A resposta foi um silêncio sinistro. Então, um homem falou. Ele contou ter feito o exame e descoberto que tem o gene.

Quanto a se arrepender, "depende do dia", contou o sujeito. "Tenho enfrentado questões de peso e de suicídio, e tenho tido problemas com meu casamento desde que descobri. Tem dias que me arrependo muito. É um fardo enorme. Outros dias fico feliz em saber."

Vale o investimento?

Marty também pensou a respeito, e decidiu não fazer o exame.

"Para mim, o lucro não vale o investimento."

O irmão de 41 anos Matt, que mora na vizinhança com a esposa e cinco filhos, foi tomado pelo medo de possuir o gene modificado. Toda vez que perde a chave ou esquece um nome, pensa em Alzheimer.

"Eu já vivia aquilo todo santo dia, a cada momento achando que eu tinha. Eu não queria descobrir que tinha. Queria descobrir que não tinha." Ele decidiu fazer o exame.

"Para mim, é muito óbvio. Preocupar-se com a verdade é muito mais danoso e não muda as conclusões."

Além disso, saber a verdade "o livra de assumir hipóteses erradas".

Matt teve sorte: não possui o gene. Ele chorou quando recebeu a notícia, pensando em todo o tempo e a energia que passou achando que tinha, e em toda a dor de cabeça emocional. O primo Brian Whitney, 43 anos, não teve tanta sorte.

É possível se preparar para o Alzheimer?

Seu pai tem o gene e sofre de Alzheimer. Quando tinha 40 anos, Whitney, que mora em Manson, Washington, decidiu fazer o exame, partindo do princípio de que precisava saber pelo bem da família, principalmente da filha de dois anos.

Ela teria de vê-lo começar a perder a memória quando tivesse apenas dez anos? Ela teria de vê-lo morrer? Será que ele passou o gene para ela?

Se possuísse o gene, ele se ofereceria como voluntário para pesquisa; faria qualquer coisa que pudesse para ajudar os cientistas a compreender a doença e a tratá-la, se não por ele, pelo bem da filha.

O exame de Whitney deu positivo.
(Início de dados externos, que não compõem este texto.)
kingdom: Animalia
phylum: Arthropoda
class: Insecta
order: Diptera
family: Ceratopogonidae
Ele tem o gene. O homem achou que estaria preparado, mas nada realmente deixa uma pessoa preparada para ouvir essa notícia.
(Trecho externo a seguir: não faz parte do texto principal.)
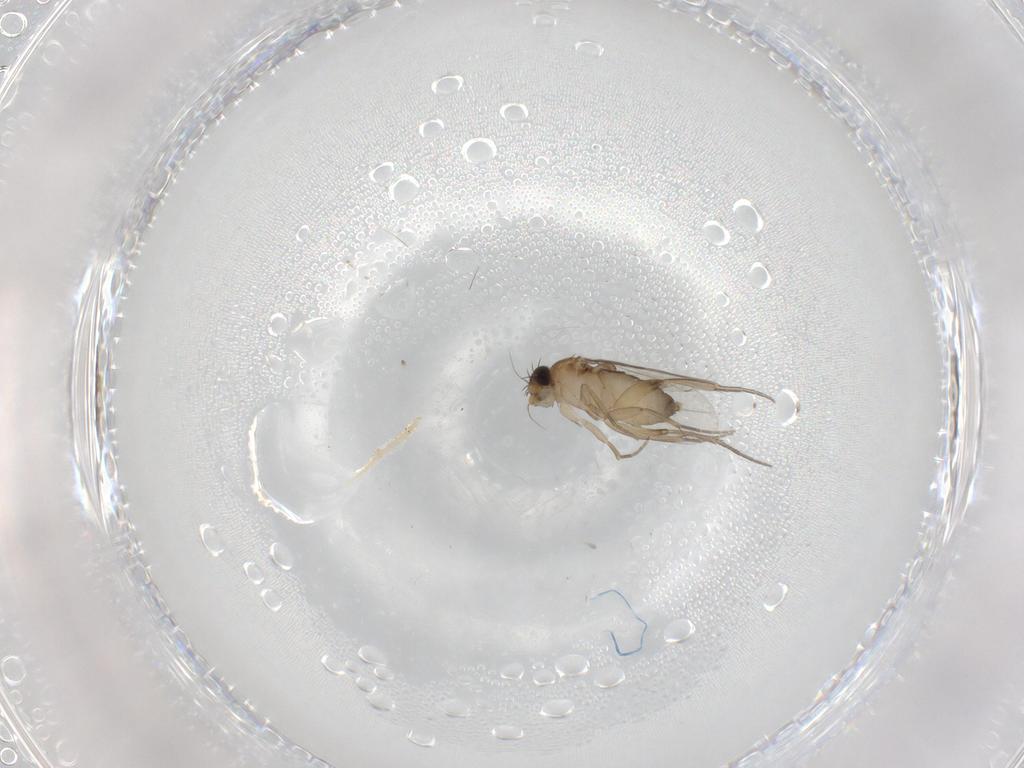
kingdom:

Nos bons dias, ele quase consegue esquecer o que está por vir; nos dias ruins, só pensa nisso. Ele participou de um estudo clínico. Uma enfermeira vai à sua casa todo mês para injetar nele uma droga experimental, numa espécie de lembrete mensal do futuro.

Amigos disseram que não conseguem compreender por que ele se sujeitou à tortura de saber, sem falar em tomar um remédio que pode piorar ainda mais as coisas, pelo que se sabe.

"Eu discordo e afirmo que eles não sabem do que estão falando. Meu único controle é estar envolvido na pesquisa. Viva a minha vida e tenha minha história familiar antes de me julgar."